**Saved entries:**
================
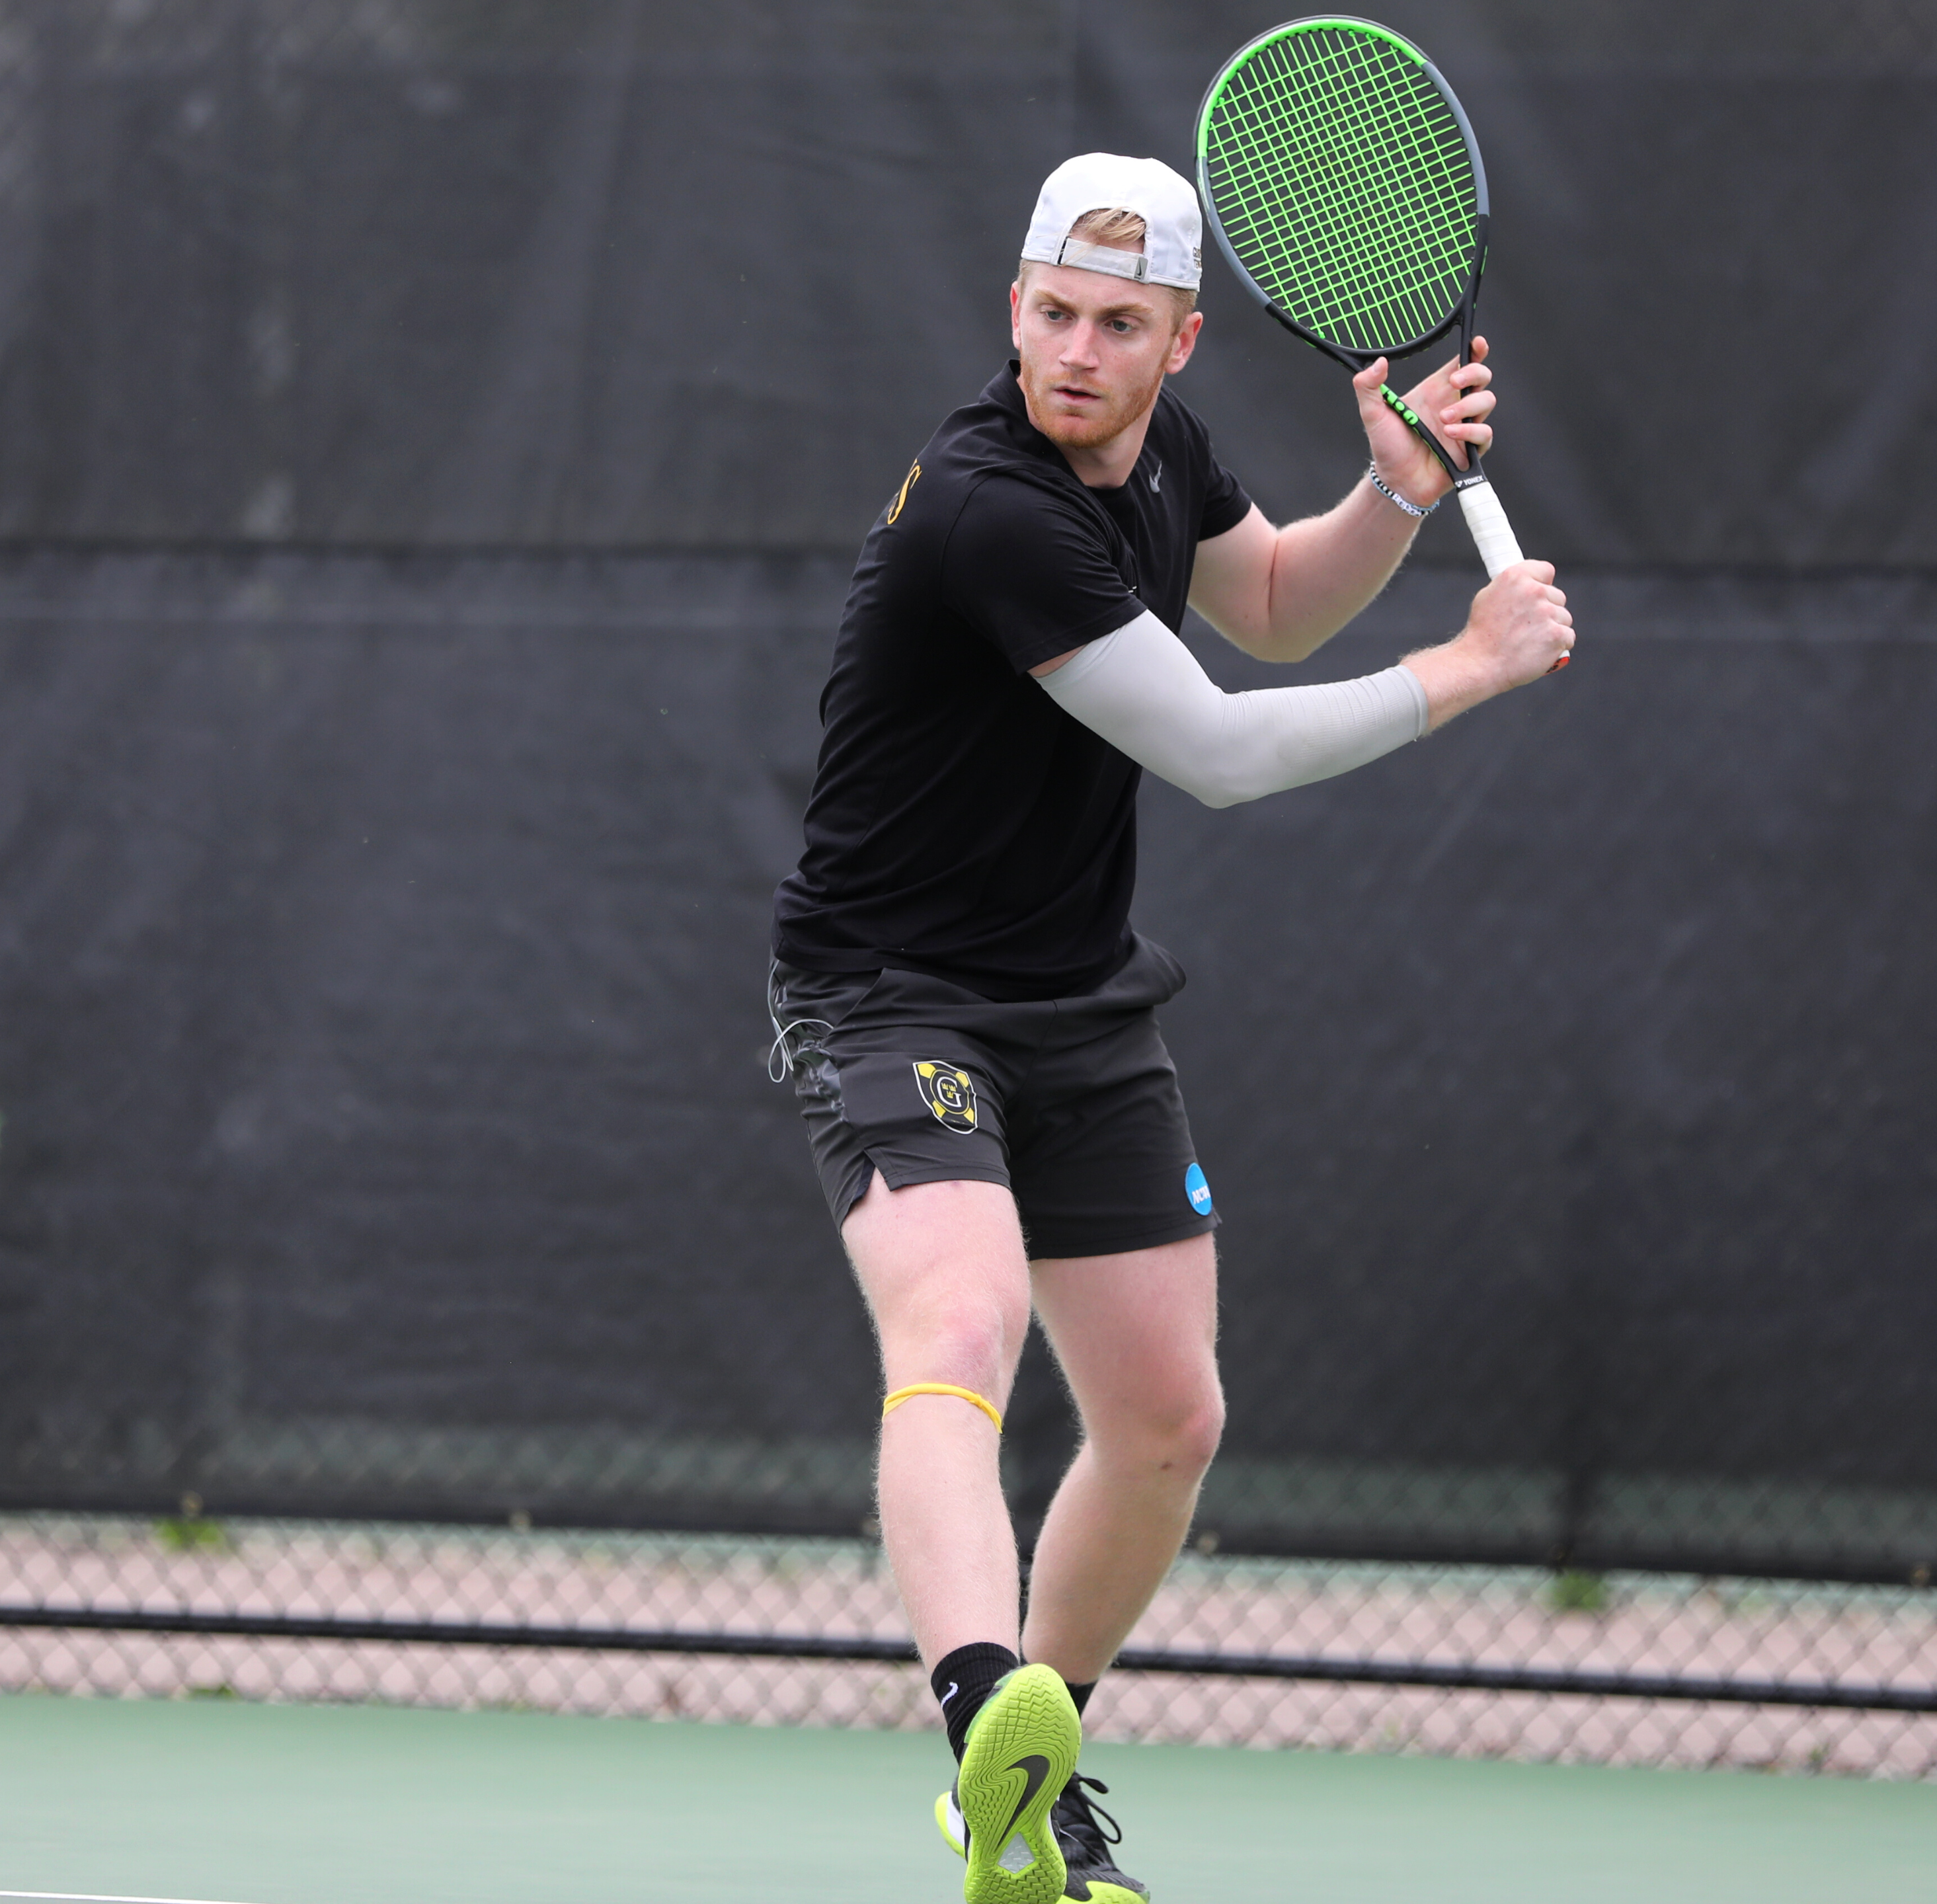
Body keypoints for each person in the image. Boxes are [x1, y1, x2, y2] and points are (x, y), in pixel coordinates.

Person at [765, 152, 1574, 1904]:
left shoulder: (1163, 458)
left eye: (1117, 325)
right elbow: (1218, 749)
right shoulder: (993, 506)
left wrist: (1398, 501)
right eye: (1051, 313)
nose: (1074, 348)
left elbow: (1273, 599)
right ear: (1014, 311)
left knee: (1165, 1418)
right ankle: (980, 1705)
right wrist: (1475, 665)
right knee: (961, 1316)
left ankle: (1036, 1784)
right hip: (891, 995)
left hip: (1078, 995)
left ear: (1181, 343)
================
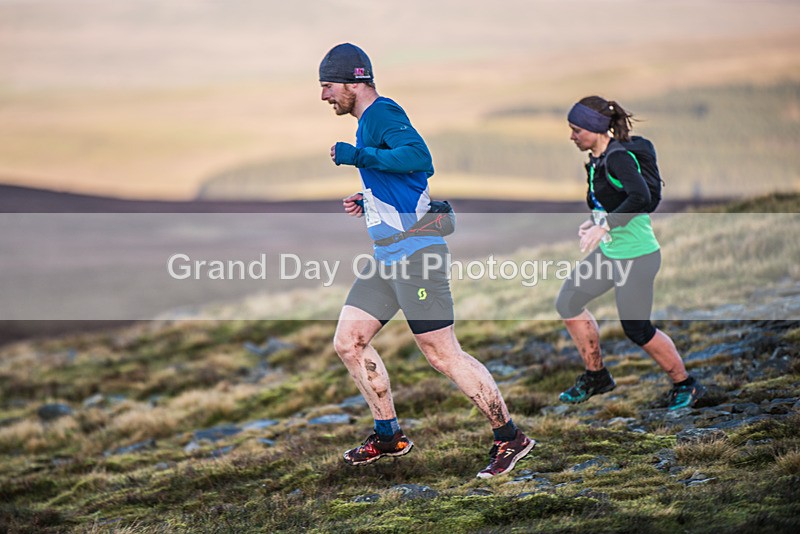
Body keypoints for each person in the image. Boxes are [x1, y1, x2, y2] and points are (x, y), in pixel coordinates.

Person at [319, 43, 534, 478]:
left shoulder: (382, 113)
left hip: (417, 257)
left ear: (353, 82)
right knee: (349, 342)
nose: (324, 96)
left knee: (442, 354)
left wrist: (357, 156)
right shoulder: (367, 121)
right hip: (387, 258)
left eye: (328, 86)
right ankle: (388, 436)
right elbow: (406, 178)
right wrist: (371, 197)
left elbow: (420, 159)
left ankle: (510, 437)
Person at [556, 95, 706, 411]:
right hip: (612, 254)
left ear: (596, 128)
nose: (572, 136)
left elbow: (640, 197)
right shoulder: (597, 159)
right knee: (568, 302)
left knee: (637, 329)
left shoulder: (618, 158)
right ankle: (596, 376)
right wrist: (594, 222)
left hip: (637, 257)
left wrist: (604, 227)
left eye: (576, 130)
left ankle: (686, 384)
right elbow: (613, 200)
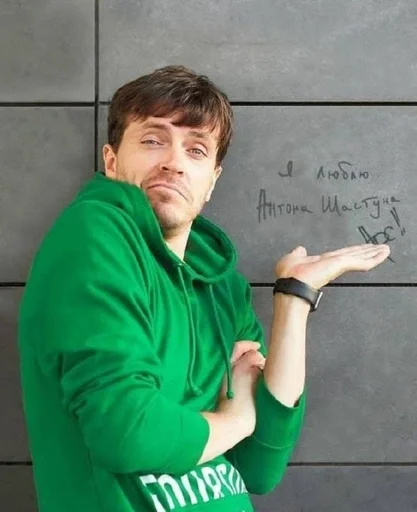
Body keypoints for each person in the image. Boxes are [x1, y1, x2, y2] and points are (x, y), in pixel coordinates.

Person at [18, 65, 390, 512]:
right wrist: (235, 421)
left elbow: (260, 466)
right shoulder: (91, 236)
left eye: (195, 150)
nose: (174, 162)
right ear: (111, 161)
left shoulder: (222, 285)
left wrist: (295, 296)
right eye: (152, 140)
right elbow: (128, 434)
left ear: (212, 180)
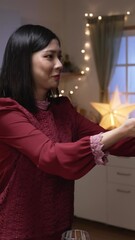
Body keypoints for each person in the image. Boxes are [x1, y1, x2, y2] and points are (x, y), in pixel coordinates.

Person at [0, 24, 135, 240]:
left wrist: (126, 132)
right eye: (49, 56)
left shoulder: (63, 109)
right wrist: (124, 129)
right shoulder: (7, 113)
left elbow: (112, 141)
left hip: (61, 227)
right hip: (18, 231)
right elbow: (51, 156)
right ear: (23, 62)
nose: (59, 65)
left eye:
================
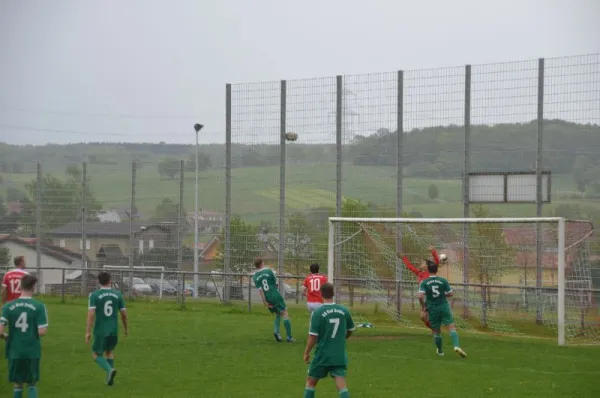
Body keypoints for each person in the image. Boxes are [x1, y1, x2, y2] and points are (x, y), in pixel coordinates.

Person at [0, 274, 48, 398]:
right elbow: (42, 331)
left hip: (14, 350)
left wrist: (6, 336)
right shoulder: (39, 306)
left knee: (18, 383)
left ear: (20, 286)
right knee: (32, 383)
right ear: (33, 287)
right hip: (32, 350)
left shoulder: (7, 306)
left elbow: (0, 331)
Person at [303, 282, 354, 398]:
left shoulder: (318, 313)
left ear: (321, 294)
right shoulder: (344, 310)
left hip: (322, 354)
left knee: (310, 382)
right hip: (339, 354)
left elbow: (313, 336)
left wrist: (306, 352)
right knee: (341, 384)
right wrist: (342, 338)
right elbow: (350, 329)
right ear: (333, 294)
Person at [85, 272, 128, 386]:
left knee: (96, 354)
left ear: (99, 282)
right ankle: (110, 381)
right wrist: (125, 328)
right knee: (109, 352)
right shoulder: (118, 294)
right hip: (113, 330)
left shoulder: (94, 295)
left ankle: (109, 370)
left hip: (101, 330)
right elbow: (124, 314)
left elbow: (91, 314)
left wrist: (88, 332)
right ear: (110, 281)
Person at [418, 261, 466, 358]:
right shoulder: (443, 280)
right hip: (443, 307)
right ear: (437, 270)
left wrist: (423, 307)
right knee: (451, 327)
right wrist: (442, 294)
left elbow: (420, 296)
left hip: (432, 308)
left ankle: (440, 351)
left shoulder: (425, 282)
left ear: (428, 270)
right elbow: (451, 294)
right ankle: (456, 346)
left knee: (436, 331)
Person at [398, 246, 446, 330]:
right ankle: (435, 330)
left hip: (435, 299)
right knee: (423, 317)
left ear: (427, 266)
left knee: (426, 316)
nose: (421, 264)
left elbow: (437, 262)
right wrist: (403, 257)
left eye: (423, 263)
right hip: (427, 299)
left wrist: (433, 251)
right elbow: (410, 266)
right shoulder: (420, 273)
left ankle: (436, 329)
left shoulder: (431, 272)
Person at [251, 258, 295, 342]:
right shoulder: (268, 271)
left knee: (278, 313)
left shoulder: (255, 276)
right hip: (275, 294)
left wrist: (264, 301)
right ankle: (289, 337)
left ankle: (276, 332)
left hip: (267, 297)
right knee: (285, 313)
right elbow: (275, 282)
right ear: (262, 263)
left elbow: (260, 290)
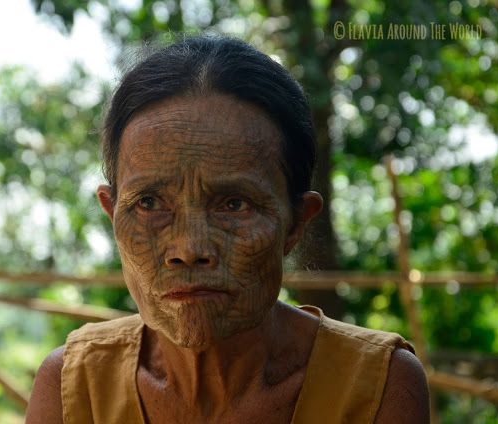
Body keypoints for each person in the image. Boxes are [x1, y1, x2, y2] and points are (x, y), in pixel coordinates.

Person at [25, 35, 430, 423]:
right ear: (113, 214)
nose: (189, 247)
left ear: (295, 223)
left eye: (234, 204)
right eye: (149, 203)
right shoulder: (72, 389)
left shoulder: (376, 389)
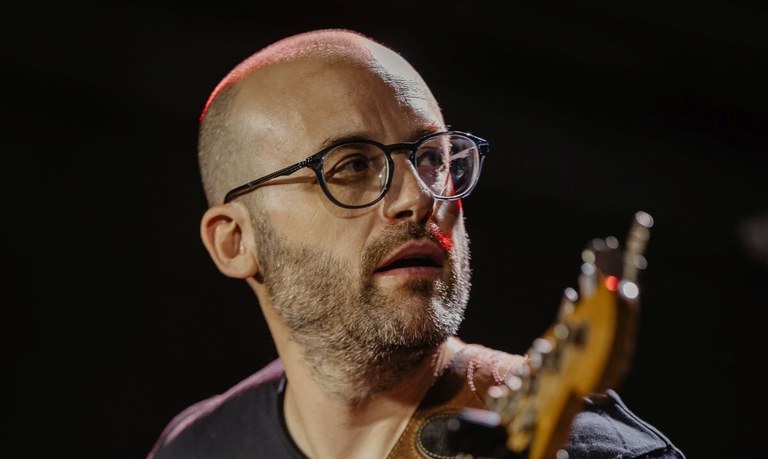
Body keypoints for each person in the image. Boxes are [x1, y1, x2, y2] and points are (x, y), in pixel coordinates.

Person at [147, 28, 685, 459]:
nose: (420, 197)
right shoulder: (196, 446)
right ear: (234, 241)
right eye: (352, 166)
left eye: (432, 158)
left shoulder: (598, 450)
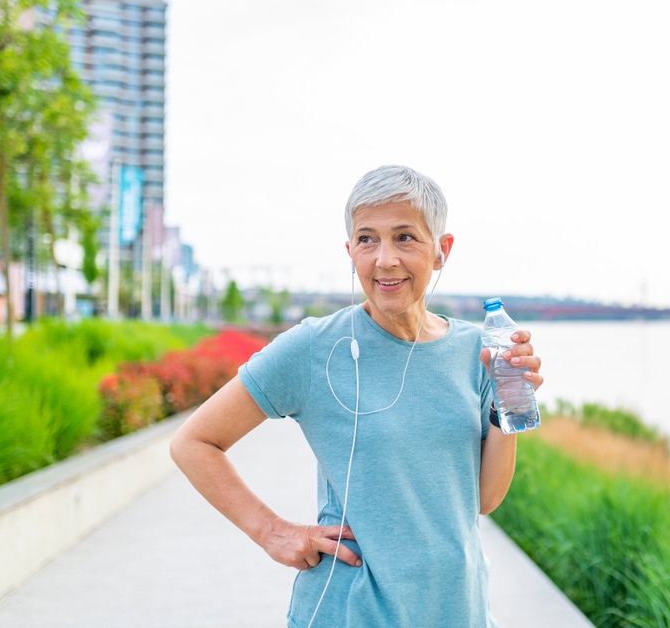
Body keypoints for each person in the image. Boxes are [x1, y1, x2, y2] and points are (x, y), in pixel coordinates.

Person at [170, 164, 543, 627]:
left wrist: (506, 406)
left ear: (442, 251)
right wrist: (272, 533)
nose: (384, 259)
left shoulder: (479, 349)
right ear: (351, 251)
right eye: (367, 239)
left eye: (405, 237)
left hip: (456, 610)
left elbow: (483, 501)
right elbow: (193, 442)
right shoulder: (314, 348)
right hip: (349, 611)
================
**YOUR ASSIGNMENT:** Whatever pictures the records hold, omit them; give again exactly the lines from the one containing "right shoulder: (420, 273)" through the one containing "right hip: (349, 611)".

**RESPONSE TO THIS TASK:**
right shoulder: (420, 273)
left ankle: (436, 329)
left shoulder: (431, 272)
Person at [251, 258, 295, 342]:
right shoulder: (268, 271)
left knee: (278, 313)
left shoulder: (255, 276)
right hip: (275, 294)
left wrist: (264, 301)
right ankle: (289, 337)
left ankle: (276, 332)
left hip: (267, 297)
right knee: (285, 313)
right elbow: (275, 282)
right ear: (262, 263)
left elbow: (260, 290)
Body keypoints for each person in the image. Boxes are [x1, y1, x2, y2] and points are (x, y), in pixel coordinates.

Person at [25, 35, 430, 423]:
right ear: (113, 214)
nose: (189, 247)
left ear: (295, 223)
left eye: (234, 204)
right eye: (149, 203)
right shoulder: (72, 389)
left shoulder: (376, 389)
Body keypoints for each person in the image. Boxes are [x1, y1, x2, y2] and points are (x, y), in pixel coordinates.

Person at [147, 28, 685, 459]:
nose: (420, 197)
right shoulder: (196, 446)
right ear: (234, 241)
right eye: (352, 166)
left eye: (432, 158)
left shoulder: (598, 450)
Body keypoints for each person in the image. Boxes are [x1, y1, x2, y2] and points are (x, y), in pixel coordinates.

Person at [170, 164, 543, 627]:
left wrist: (506, 406)
left ear: (442, 251)
right wrist: (272, 533)
nose: (384, 259)
left shoulder: (479, 349)
right ear: (351, 251)
right eye: (367, 239)
left eye: (405, 237)
left hip: (456, 610)
left elbow: (483, 501)
right elbow: (193, 442)
right shoulder: (314, 348)
right hip: (349, 611)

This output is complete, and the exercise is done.